TASK BRIEF – From the items below, pick out each line containing the word "Assault" and copy it.

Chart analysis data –
'''

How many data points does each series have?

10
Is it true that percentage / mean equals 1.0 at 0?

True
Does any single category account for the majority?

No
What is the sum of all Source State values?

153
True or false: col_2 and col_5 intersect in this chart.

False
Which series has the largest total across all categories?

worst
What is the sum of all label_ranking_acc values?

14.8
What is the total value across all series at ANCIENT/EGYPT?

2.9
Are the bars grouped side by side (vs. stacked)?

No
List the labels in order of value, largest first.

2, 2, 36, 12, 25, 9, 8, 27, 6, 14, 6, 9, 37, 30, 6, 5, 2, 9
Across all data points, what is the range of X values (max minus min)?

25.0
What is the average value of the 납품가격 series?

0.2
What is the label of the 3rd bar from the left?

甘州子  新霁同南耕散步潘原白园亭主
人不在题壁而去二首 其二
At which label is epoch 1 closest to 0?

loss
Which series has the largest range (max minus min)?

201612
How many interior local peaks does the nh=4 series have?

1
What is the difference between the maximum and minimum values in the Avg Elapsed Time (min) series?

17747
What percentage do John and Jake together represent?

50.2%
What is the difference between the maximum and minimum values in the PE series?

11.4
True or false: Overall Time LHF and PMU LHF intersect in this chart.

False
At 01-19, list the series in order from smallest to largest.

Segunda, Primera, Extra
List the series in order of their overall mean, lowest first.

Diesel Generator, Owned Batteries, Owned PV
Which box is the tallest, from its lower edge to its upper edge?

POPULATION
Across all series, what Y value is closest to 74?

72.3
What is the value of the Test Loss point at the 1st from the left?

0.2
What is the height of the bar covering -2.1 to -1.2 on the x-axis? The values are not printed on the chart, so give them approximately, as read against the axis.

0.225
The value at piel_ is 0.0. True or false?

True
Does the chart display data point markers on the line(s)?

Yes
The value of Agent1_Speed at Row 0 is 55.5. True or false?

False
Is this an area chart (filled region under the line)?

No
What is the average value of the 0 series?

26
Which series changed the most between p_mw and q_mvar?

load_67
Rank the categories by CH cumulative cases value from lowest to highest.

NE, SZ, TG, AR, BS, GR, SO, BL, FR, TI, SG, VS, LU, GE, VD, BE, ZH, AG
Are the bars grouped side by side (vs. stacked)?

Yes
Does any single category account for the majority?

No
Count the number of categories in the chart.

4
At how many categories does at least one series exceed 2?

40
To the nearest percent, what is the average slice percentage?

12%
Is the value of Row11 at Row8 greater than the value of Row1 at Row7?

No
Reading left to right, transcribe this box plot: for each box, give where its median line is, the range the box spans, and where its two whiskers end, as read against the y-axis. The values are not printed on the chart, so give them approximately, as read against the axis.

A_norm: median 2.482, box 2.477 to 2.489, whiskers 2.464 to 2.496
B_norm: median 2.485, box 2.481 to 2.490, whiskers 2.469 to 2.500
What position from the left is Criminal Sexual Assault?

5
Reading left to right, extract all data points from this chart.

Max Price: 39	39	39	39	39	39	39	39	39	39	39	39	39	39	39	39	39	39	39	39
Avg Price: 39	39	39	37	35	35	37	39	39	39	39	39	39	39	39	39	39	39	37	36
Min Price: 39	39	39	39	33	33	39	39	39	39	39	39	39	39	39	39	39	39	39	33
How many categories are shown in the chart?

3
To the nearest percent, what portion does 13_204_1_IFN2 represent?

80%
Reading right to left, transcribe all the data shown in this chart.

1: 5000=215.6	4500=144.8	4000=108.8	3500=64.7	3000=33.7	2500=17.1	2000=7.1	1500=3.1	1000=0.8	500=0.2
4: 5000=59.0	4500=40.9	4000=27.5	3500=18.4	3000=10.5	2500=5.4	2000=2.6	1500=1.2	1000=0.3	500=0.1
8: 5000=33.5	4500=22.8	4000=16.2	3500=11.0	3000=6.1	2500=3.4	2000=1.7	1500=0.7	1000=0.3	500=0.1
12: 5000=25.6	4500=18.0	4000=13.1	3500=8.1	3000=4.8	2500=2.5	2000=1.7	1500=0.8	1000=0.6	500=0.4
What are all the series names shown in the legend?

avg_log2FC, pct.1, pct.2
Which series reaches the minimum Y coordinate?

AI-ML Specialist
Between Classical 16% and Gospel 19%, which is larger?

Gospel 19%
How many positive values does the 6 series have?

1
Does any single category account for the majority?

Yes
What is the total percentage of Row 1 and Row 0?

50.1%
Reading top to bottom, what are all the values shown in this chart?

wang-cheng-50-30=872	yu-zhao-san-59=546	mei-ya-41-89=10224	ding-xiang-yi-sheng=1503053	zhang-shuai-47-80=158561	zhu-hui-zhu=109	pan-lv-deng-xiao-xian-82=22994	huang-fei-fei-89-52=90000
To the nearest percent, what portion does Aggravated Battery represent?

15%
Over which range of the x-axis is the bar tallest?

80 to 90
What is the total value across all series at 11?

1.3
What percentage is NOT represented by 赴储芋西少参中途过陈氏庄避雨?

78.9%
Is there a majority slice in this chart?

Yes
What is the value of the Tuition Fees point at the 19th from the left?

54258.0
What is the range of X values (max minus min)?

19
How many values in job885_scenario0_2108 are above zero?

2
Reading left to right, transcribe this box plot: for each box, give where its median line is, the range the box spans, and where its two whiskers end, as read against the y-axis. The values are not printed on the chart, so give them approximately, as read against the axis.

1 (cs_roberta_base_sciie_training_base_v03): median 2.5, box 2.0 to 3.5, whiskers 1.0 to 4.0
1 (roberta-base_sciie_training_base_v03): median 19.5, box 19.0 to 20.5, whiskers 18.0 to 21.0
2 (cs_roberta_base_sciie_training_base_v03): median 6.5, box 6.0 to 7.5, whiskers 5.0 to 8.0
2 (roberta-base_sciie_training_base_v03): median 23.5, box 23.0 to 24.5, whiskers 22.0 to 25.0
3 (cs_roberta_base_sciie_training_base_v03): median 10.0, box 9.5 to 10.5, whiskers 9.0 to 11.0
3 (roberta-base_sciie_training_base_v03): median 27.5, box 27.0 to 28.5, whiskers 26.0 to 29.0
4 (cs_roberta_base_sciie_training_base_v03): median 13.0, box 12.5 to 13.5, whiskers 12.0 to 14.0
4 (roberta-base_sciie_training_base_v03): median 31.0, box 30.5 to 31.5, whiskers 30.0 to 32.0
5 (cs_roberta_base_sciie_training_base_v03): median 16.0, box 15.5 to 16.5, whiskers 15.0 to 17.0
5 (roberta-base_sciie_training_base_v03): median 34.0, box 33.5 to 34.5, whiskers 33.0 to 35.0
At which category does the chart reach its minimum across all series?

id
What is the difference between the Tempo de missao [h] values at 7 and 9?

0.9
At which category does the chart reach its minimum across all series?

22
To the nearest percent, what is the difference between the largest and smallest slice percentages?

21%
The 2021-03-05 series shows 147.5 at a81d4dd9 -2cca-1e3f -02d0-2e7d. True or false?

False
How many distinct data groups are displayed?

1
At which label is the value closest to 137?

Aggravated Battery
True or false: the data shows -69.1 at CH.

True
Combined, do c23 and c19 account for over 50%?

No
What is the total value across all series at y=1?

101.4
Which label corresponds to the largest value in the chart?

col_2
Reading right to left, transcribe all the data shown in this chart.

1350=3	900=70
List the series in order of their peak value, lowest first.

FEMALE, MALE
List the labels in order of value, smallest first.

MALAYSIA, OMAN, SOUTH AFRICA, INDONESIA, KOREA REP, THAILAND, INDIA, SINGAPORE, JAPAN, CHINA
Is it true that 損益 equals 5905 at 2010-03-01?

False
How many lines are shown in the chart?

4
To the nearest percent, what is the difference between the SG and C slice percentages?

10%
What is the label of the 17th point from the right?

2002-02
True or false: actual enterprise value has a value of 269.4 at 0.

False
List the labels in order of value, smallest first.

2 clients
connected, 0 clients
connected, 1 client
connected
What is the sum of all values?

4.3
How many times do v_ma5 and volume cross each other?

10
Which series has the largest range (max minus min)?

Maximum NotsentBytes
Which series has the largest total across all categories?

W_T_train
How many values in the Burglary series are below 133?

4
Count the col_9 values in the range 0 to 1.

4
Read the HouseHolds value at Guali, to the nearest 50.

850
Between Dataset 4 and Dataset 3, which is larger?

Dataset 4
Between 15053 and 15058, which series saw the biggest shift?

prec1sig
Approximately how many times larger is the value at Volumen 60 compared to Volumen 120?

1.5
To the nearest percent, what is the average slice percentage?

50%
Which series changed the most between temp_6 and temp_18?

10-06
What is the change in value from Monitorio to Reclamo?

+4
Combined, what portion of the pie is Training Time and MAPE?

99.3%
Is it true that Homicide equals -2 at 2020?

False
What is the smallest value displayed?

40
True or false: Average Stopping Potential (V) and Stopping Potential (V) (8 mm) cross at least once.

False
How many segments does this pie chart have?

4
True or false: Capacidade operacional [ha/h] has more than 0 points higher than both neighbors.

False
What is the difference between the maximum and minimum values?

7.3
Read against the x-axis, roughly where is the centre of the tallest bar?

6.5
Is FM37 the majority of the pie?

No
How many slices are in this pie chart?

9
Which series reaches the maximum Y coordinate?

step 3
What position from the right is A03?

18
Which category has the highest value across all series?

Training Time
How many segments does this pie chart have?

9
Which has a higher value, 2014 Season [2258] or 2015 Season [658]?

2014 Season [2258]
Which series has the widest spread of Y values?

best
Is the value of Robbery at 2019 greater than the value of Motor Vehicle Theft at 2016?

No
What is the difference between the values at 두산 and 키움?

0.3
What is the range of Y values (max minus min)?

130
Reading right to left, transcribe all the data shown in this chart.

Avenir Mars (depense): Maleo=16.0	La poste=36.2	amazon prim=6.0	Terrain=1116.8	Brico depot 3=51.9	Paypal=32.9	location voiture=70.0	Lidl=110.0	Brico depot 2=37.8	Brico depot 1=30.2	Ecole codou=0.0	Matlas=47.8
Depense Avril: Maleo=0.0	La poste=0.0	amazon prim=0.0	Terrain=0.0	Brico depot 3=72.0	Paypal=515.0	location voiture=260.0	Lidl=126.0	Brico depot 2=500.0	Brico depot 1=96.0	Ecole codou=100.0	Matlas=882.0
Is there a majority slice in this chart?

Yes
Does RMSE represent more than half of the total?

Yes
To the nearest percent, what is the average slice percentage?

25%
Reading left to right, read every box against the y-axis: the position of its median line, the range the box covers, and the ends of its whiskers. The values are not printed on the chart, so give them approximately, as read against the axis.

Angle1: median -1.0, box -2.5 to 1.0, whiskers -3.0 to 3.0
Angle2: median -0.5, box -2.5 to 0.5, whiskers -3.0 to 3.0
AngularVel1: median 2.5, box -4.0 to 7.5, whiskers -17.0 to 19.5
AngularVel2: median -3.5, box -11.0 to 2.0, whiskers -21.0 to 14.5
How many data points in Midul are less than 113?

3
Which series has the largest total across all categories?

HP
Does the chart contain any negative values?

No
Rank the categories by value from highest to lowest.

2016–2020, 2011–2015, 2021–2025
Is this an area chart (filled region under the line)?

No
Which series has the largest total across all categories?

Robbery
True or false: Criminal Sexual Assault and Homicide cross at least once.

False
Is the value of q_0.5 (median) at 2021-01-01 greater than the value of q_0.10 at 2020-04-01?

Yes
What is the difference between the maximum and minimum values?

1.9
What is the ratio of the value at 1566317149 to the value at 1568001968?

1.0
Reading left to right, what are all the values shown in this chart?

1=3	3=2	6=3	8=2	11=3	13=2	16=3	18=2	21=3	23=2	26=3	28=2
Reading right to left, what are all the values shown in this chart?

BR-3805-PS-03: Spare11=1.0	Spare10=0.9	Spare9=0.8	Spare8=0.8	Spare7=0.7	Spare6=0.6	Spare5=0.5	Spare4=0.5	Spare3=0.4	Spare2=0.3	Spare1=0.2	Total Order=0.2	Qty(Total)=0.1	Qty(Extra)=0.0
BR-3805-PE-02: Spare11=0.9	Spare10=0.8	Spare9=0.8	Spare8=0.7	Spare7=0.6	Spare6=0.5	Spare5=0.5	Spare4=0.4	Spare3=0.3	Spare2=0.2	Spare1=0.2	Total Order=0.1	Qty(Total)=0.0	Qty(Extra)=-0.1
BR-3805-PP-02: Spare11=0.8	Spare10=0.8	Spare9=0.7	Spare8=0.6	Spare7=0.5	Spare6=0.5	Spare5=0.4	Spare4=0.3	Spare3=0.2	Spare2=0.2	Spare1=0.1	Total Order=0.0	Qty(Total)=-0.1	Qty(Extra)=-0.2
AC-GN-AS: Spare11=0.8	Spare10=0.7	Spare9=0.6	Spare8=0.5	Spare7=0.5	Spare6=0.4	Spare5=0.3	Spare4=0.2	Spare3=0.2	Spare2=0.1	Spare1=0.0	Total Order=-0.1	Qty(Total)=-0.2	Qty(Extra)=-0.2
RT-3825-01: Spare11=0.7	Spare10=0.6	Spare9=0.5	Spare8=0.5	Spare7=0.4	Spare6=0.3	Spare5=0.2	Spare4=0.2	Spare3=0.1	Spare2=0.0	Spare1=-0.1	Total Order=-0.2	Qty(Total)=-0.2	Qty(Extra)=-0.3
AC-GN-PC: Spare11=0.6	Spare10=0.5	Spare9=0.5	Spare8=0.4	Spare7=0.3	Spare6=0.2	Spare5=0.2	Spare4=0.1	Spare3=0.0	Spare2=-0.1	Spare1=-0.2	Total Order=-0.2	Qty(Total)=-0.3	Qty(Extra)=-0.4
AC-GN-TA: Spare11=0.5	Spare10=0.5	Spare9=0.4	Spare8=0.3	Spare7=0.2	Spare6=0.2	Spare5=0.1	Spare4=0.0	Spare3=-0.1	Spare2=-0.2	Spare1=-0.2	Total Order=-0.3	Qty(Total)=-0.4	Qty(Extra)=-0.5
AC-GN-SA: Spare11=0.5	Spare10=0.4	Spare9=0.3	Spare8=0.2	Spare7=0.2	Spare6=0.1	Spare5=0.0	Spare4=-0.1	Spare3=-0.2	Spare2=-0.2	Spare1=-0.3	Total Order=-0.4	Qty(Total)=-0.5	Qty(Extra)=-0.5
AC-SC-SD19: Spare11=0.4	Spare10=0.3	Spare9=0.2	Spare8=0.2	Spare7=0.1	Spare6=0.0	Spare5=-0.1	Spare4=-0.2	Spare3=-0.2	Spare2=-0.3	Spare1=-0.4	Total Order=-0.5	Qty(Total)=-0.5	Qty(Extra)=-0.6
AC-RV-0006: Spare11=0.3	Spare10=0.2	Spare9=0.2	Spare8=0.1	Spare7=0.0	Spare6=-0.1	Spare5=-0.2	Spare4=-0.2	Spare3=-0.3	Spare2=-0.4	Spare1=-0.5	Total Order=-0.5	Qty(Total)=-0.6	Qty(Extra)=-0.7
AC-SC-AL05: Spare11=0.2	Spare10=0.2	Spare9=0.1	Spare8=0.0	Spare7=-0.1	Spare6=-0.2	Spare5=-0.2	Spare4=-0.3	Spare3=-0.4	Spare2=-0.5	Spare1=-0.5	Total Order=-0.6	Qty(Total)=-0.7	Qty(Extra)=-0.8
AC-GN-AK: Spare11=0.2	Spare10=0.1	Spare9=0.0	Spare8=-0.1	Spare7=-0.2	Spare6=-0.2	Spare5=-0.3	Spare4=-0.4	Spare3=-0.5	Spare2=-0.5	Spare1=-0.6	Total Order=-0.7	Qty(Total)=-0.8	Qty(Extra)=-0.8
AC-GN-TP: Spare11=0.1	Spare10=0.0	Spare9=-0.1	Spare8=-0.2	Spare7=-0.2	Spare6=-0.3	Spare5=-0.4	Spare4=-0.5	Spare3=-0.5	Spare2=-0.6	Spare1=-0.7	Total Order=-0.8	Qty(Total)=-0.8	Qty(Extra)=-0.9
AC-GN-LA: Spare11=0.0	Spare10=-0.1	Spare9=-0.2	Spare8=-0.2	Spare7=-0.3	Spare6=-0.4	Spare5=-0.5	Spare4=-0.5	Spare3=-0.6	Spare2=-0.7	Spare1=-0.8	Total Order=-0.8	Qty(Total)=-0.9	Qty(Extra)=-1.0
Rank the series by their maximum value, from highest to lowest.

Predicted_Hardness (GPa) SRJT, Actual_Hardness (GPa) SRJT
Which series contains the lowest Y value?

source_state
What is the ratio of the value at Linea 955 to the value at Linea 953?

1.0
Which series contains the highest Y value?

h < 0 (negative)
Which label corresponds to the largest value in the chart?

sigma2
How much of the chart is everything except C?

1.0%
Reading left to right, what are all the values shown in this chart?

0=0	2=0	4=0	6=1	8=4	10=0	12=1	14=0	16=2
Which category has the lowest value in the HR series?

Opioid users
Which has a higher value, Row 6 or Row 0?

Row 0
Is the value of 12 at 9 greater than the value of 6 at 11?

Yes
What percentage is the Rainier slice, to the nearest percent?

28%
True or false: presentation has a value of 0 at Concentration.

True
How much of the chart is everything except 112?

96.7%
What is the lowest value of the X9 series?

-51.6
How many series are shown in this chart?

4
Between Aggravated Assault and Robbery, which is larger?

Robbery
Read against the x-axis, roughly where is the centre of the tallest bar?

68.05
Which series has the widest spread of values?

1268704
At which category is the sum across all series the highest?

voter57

'''

REPLY –
What position from the left is Criminal Sexual Assault?
True or false: Criminal Sexual Assault and Homicide cross at least once.
Between Aggravated Assault and Robbery, which is larger?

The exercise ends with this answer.